Saved data entries
════════════════════

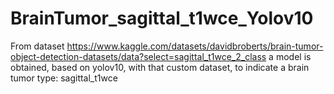 # BrainTumor_sagittal_t1wce_Yolov10
From dataset https://www.kaggle.com/datasets/davidbroberts/brain-tumor-object-detection-datasets/data?select=sagittal_t1wce_2_class a model is obtained, based on yolov10, with that custom dataset, to indicate a brain tumor type: sagittal_t1wce
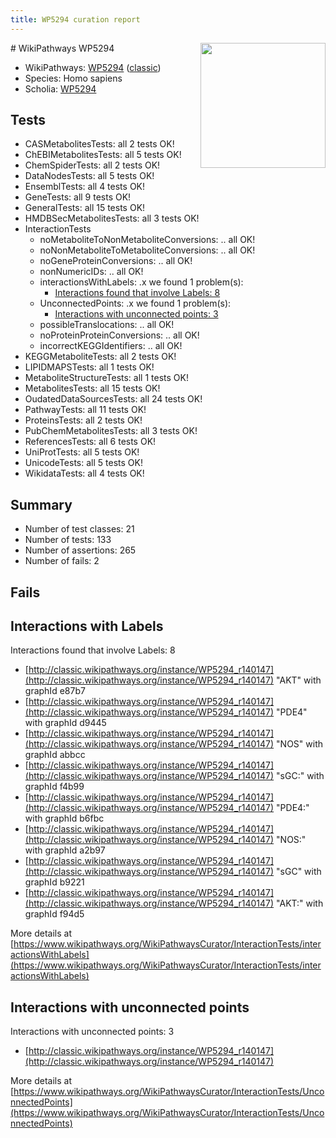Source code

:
 ```yaml
---
title: WP5294 curation report
---
```


<img style="float: right; width: 200px" src="https://upload.wikimedia.org/wikipedia/commons/thumb/8/83/Wplogo_with_text_500.png/640px-Wplogo_with_text_500.png" />
# WikiPathways WP5294

* WikiPathways: [WP5294](https://wikipathways.org/pathways/WP5294) ([classic](https://classic.wikipathways.org/instance/WP5294))
* Species: Homo sapiens
* Scholia: [WP5294](https://scholia.toolforge.org/wikipathways/WP5294)
## Tests
* CASMetabolitesTests: all 2 tests OK!
* ChEBIMetabolitesTests: all 5 tests OK!
* ChemSpiderTests: all 2 tests OK!
* DataNodesTests: all 5 tests OK!
* EnsemblTests: all 4 tests OK!
* GeneTests: all 9 tests OK!
* GeneralTests: all 15 tests OK!
* HMDBSecMetabolitesTests: all 3 tests OK!
* InteractionTests
    * noMetaboliteToNonMetaboliteConversions: .. all OK!
    * noNonMetaboliteToMetaboliteConversions: .. all OK!
    * noGeneProteinConversions: .. all OK!
    * nonNumericIDs: .. all OK!
    * interactionsWithLabels: .x we found 1 problem(s):
        * [Interactions found that involve Labels: 8](#630d267f)
    * UnconnectedPoints: .x we found 1 problem(s):
        * [Interactions with unconnected points: 3](#35a61adb)
    * possibleTranslocations: .. all OK!
    * noProteinProteinConversions: .. all OK!
    * incorrectKEGGIdentifiers: .. all OK!
* KEGGMetaboliteTests: all 2 tests OK!
* LIPIDMAPSTests: all 1 tests OK!
* MetaboliteStructureTests: all 1 tests OK!
* MetabolitesTests: all 15 tests OK!
* OudatedDataSourcesTests: all 24 tests OK!
* PathwayTests: all 11 tests OK!
* ProteinsTests: all 2 tests OK!
* PubChemMetabolitesTests: all 3 tests OK!
* ReferencesTests: all 6 tests OK!
* UniProtTests: all 5 tests OK!
* UnicodeTests: all 5 tests OK!
* WikidataTests: all 4 tests OK!


## Summary

* Number of test classes: 21
* Number of tests: 133
* Number of assertions: 265
* Number of fails: 2

## Fails

<a name="630d267f" />

## Interactions with Labels

Interactions found that involve Labels: 8

* [http://classic.wikipathways.org/instance/WP5294_r140147](http://classic.wikipathways.org/instance/WP5294_r140147) "AKT" with graphId e87b7
* [http://classic.wikipathways.org/instance/WP5294_r140147](http://classic.wikipathways.org/instance/WP5294_r140147) "PDE4" with graphId d9445
* [http://classic.wikipathways.org/instance/WP5294_r140147](http://classic.wikipathways.org/instance/WP5294_r140147) "NOS" with graphId abbcc
* [http://classic.wikipathways.org/instance/WP5294_r140147](http://classic.wikipathways.org/instance/WP5294_r140147) "sGC:" with graphId f4b99
* [http://classic.wikipathways.org/instance/WP5294_r140147](http://classic.wikipathways.org/instance/WP5294_r140147) "PDE4:" with graphId b6fbc
* [http://classic.wikipathways.org/instance/WP5294_r140147](http://classic.wikipathways.org/instance/WP5294_r140147) "NOS:" with graphId a2b97
* [http://classic.wikipathways.org/instance/WP5294_r140147](http://classic.wikipathways.org/instance/WP5294_r140147) "sGC" with graphId b9221
* [http://classic.wikipathways.org/instance/WP5294_r140147](http://classic.wikipathways.org/instance/WP5294_r140147) "AKT:" with graphId f94d5


More details at [https://www.wikipathways.org/WikiPathwaysCurator/InteractionTests/interactionsWithLabels](https://www.wikipathways.org/WikiPathwaysCurator/InteractionTests/interactionsWithLabels)

<a name="35a61adb" />

## Interactions with unconnected points

Interactions with unconnected points: 3

* [http://classic.wikipathways.org/instance/WP5294_r140147](http://classic.wikipathways.org/instance/WP5294_r140147)


More details at [https://www.wikipathways.org/WikiPathwaysCurator/InteractionTests/UnconnectedPoints](https://www.wikipathways.org/WikiPathwaysCurator/InteractionTests/UnconnectedPoints)


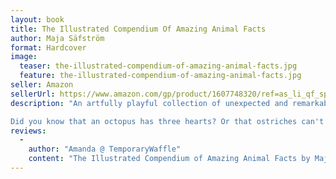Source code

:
 ```yaml
---
layout: book
title: The Illustrated Compendium Of Amazing Animal Facts
author: Maja Säfström
format: Hardcover
image:
  teaser: the-illustrated-compendium-of-amazing-animal-facts.jpg
  feature: the-illustrated-compendium-of-amazing-animal-facts.jpg
seller: Amazon
sellerUrl: https://www.amazon.com/gp/product/1607748320/ref=as_li_qf_sp_asin_il_tl?ie=UTF8&tag=whimsicalread-20&camp=1789&creative=9325&linkCode=as2&creativeASIN=1607748320&linkId=9f08db838f546c27ddba99037c4af2be
description: "An artfully playful collection of unexpected and remarkable facts about animals, illustrated by Swedish artist Maja Säfström.

Did you know that an octopus has three hearts? Or that ostriches can't walk backward? These and many more fascinating and surprising facts about the animal kingdom (Bees never sleep! Starfish don't have brains!) are illustrated with whimsical detail in this charming collection."
reviews:
  -
    author: "Amanda @ TemporaryWaffle"
    content: "The Illustrated Compendium of Amazing Animal Facts by Maja Safstrom, contains many interesting facts about animals, from reptiles to birds, amphibians to mammals, bugs and more! In the beginning of the book, you will find a list of page numbers with a different animal on each. Each animal has 2 pages dedicated to it with little unknown facts to read on. I will share with you a few of those interesting facts that I learned: Crocodiles actually cry tears when they eat, an octopus has more brain cells than a human, a frog has jumped more than 45 feet at in one jump, and even though a Panda's diet consists of 99% Bamboo, their stomachs were actually designed to eat meat! Those are just a few of the fun facts this book contains. The design of each animal is well drawn out looking adorable as ever. This is a great book for children and adults. You get to see the fun illustrations, and learn about facts you may have never known about before. My son loves this book and we find it very useful for research days in homeschooling."
---
```

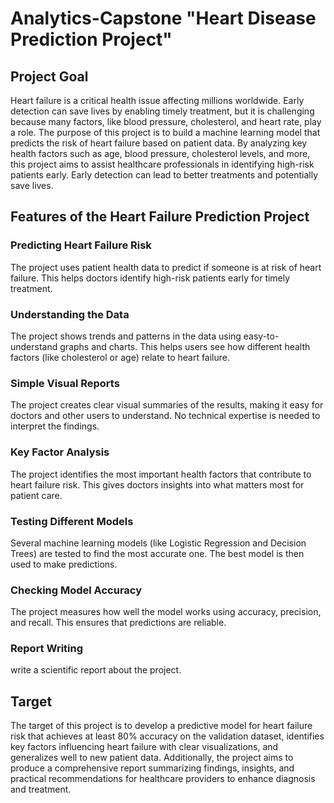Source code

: # Analytics-Capstone "Heart Disease Prediction Project"
## Project Goal
Heart failure is a critical health issue affecting millions worldwide. Early detection can save lives by enabling timely treatment, but it is challenging because many factors, like blood pressure, cholesterol, and heart rate, play a role.
The purpose of this project is to build a machine learning model that predicts the risk of heart failure based on patient data. By analyzing key health factors such as age, blood pressure, cholesterol levels, and more, this project aims to assist healthcare professionals in identifying high-risk patients early. Early detection can lead to better treatments and potentially save lives.

## Features of the Heart Failure Prediction Project

### Predicting Heart Failure Risk

The project uses patient health data to predict if someone is at risk of heart failure.
This helps doctors identify high-risk patients early for timely treatment.

### Understanding the Data

The project shows trends and patterns in the data using easy-to-understand graphs and charts.
This helps users see how different health factors (like cholesterol or age) relate to heart failure.

### Simple Visual Reports

The project creates clear visual summaries of the results, making it easy for doctors and other users to understand.
No technical expertise is needed to interpret the findings.

### Key Factor Analysis

The project identifies the most important health factors that contribute to heart failure risk.
This gives doctors insights into what matters most for patient care.

### Testing Different Models

Several machine learning models (like Logistic Regression and Decision Trees) are tested to find the most accurate one.
The best model is then used to make predictions.

### Checking Model Accuracy

The project measures how well the model works using accuracy, precision, and recall.
This ensures that predictions are reliable.

### Report Writing

write a scientific report about the project.

## Target

The target of this project is to develop a predictive model for heart failure risk that achieves at least 80% accuracy on the validation dataset, identifies key factors influencing heart failure with clear visualizations, and generalizes well to new patient data. Additionally, the project aims to produce a comprehensive report summarizing findings, insights, and practical recommendations for healthcare providers to enhance diagnosis and treatment.
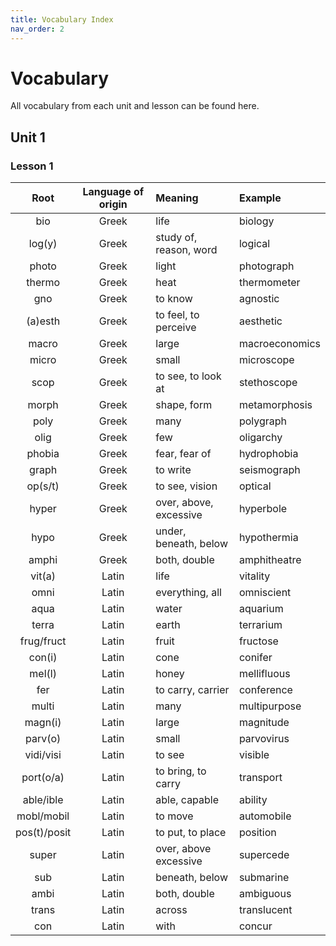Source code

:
 ```yaml
---
title: Vocabulary Index
nav_order: 2
---
```


# Vocabulary

All vocabulary from each unit and lesson can be found here.

## Unit 1

### Lesson 1

| Root          | Language of origin    | Meaning                   | Example           |
| :---:         | :---:                 | :---                      | :---              |
| bio           | Greek                 | life                      | biology           |
| log(y)        | Greek                 | study of, reason, word    | logical           |
| photo         | Greek                 | light                     | photograph        |
| thermo        | Greek                 | heat                      | thermometer       |
| gno           | Greek                 | to know                   | agnostic          |
| (a)esth       | Greek                 | to feel, to perceive      | aesthetic         |
| macro         | Greek                 | large                     | macroeconomics    |
| micro         | Greek                 | small                     | microscope        |
| scop          | Greek                 | to see, to look at        | stethoscope       |
| morph         | Greek                 | shape, form               | metamorphosis     |
| poly          | Greek                 | many                      | polygraph         |
| olig          | Greek                 | few                       | oligarchy         |
| phobia        | Greek                 | fear, fear of             | hydrophobia       |
| graph         | Greek                 | to write                  | seismograph       |
| op(s/t)       | Greek                 | to see, vision            | optical           |
| hyper         | Greek                 | over, above, excessive    | hyperbole         |
| hypo          | Greek                 | under, beneath, below     | hypothermia       |
| amphi         | Greek                 | both, double              | amphitheatre      |
| vit(a)        | Latin                 | life                      | vitality          |
| omni          | Latin                 | everything, all           | omniscient        |
| aqua          | Latin                 | water                     | aquarium          |
| terra         | Latin                 | earth                     | terrarium         |
| frug/fruct    | Latin                 | fruit                     | fructose          |
| con(i)        | Latin                 | cone                      | conifer           |
| mel(l)        | Latin                 | honey                     | mellifluous       |
| fer           | Latin                 | to carry, carrier         | conference        |
| multi         | Latin                 | many                      | multipurpose      |
| magn(i)       | Latin                 | large                     | magnitude         |
| parv(o)       | Latin                 | small                     | parvovirus        |
| vidi/visi     | Latin                 | to see                    | visible           |
| port(o/a)     | Latin                 | to bring, to carry        | transport         |
| able/ible     | Latin                 | able, capable             | ability           |
| mobl/mobil    | Latin                 | to move                   | automobile        |
| pos(t)/posit  | Latin                 | to put, to place          | position          |
| super         | Latin                 | over, above  excessive    | supercede         |
| sub           | Latin                 | beneath, below            | submarine         |
| ambi          | Latin                 | both, double              | ambiguous         |
| trans         | Latin                 | across                    | translucent       |
| con           | Latin                 | with                      | concur            |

════════════════════

Write out again exactly the lines that run from the one holding "under, beneath, below" through the last line of the data; omit all other lines.

| hypo          | Greek                 | under, beneath, below     | hypothermia       |
| amphi         | Greek                 | both, double              | amphitheatre      |
| vit(a)        | Latin                 | life                      | vitality          |
| omni          | Latin                 | everything, all           | omniscient        |
| aqua          | Latin                 | water                     | aquarium          |
| terra         | Latin                 | earth                     | terrarium         |
| frug/fruct    | Latin                 | fruit                     | fructose          |
| con(i)        | Latin                 | cone                      | conifer           |
| mel(l)        | Latin                 | honey                     | mellifluous       |
| fer           | Latin                 | to carry, carrier         | conference        |
| multi         | Latin                 | many                      | multipurpose      |
| magn(i)       | Latin                 | large                     | magnitude         |
| parv(o)       | Latin                 | small                     | parvovirus        |
| vidi/visi     | Latin                 | to see                    | visible           |
| port(o/a)     | Latin                 | to bring, to carry        | transport         |
| able/ible     | Latin                 | able, capable             | ability           |
| mobl/mobil    | Latin                 | to move                   | automobile        |
| pos(t)/posit  | Latin                 | to put, to place          | position          |
| super         | Latin                 | over, above  excessive    | supercede         |
| sub           | Latin                 | beneath, below            | submarine         |
| ambi          | Latin                 | both, double              | ambiguous         |
| trans         | Latin                 | across                    | translucent       |
| con           | Latin                 | with                      | concur            |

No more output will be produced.